Thomson DR., Leasure DR., Bird T., Tzavidis N., Tatem AJ.
Disaggregated population counts are needed to calculate health, economic, and development indicators in Low- and Middle-Income Countries (LMICs), especially in settings of rapid urbanisation. Censuses are often outdated and inaccurate in LMIC settings, and rarely disaggregated at fine geographic scale. Modelled gridded population datasets derived from census data have become widely used by development researchers and practitioners; however, accuracy in these datasets are evaluated at the spatial scale of model input data which is generally courser than the neighbourhood or cell-level scale of many applications. We simulate a realistic synthetic 2016 population in Khomas, Namibia, a majority urban region, and introduce several realistic levels of outdatedness (over 15 years) and inaccuracy in slum, non-slum, and rural areas. We aggregate the synthetic populations by census and administrative boundaries (to mimic census data), resulting in 32 gridded population datasets that are typical of LMIC settings using the WorldPop-Global-Unconstrained gridded population approach.

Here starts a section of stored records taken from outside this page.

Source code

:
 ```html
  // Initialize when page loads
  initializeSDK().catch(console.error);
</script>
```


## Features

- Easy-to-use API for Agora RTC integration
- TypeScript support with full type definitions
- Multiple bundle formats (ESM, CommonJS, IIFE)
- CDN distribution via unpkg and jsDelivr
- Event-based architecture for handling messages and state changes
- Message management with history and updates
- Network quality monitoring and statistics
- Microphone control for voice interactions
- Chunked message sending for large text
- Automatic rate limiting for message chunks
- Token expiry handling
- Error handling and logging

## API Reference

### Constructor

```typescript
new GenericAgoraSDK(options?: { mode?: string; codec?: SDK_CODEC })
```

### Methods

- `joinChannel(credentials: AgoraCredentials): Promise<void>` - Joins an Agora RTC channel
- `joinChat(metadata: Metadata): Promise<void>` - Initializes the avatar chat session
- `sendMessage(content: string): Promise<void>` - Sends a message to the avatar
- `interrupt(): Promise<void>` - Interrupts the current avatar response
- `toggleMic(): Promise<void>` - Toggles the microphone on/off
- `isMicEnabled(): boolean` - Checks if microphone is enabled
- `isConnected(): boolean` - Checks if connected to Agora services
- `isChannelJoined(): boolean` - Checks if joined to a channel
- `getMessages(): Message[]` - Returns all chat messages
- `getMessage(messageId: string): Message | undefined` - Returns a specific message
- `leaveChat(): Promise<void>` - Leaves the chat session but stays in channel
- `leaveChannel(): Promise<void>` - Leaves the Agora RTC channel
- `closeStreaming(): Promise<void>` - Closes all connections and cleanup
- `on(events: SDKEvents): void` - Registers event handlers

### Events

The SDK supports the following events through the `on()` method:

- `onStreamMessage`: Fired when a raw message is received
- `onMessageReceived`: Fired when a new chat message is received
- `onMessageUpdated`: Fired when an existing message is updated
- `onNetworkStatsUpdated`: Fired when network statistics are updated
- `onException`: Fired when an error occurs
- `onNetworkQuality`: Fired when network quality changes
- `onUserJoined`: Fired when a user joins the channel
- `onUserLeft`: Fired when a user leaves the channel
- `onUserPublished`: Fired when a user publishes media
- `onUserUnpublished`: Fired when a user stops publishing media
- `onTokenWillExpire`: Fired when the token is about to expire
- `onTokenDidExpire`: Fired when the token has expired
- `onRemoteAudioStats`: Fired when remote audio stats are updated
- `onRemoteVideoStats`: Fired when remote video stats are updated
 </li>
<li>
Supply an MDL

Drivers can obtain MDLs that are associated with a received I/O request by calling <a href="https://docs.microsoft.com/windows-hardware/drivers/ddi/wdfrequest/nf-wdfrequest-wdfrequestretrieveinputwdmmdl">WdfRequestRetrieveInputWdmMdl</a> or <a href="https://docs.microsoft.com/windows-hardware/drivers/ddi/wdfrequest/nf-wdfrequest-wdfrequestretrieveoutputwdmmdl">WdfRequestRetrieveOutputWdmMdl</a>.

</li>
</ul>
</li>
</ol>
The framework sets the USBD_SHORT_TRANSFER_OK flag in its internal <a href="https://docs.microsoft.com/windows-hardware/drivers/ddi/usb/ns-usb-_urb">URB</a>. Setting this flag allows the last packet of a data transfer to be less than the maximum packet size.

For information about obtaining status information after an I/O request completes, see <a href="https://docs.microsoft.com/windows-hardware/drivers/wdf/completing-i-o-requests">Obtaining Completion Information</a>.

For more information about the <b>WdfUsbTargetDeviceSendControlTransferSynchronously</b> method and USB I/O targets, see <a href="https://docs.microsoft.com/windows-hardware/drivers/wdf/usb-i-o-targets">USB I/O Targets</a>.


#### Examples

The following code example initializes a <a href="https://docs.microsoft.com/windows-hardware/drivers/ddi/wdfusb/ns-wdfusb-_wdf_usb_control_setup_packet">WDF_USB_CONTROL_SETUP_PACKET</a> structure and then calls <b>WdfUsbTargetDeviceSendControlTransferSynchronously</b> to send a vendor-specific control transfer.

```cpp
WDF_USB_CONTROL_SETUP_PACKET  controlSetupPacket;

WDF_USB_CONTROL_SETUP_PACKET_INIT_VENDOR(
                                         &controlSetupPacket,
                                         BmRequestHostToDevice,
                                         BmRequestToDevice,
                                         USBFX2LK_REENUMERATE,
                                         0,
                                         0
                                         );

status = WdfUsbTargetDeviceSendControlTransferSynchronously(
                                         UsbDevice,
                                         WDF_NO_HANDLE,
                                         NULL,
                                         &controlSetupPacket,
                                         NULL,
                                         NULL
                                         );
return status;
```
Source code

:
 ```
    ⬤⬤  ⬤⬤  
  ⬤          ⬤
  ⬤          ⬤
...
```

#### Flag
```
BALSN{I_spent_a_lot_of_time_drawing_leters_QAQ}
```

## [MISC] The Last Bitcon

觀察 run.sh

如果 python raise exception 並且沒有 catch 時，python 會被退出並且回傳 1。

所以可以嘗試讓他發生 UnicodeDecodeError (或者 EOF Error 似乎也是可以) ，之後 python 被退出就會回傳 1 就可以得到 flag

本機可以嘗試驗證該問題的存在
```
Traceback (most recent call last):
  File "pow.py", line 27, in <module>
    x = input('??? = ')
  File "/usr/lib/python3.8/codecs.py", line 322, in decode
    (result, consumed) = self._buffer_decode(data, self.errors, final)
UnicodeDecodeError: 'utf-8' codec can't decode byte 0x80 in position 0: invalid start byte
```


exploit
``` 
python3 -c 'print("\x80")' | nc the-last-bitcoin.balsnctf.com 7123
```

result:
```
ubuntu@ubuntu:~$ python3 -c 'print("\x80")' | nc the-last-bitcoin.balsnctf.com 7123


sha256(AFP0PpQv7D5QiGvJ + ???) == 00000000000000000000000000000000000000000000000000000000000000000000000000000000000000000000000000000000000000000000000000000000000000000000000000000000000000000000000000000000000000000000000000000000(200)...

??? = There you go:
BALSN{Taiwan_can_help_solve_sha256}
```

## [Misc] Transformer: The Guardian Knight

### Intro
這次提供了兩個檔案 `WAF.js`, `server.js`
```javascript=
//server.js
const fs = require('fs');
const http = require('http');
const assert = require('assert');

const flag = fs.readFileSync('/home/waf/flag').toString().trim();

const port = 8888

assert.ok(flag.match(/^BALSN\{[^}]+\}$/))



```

We evaluate the cell-level accuracy of these gridded population datasets using the original synthetic population as a reference. In our simulation, we found large cell-level errors, particularly in slum cells. These were driven by the averaging of population densities in large areal units before model training. Age, accuracy, and aggregation of the input data also played a role in these errors. We suggest incorporating finer-scale training data into gridded population models generally, and WorldPop-Global-Unconstrained in particular (e.g., from routine household surveys or slum community population counts), and use of new building footprint datasets as a covariate to improve cell-level accuracy (as done in some new WorldPop-Global-Constrained datasets). It is important to measure accuracy of gridded population datasets at spatial scales more consistent with how the data are being applied, especially if they are to be used for monitoring key development indicators at neighbourhood scales within cities.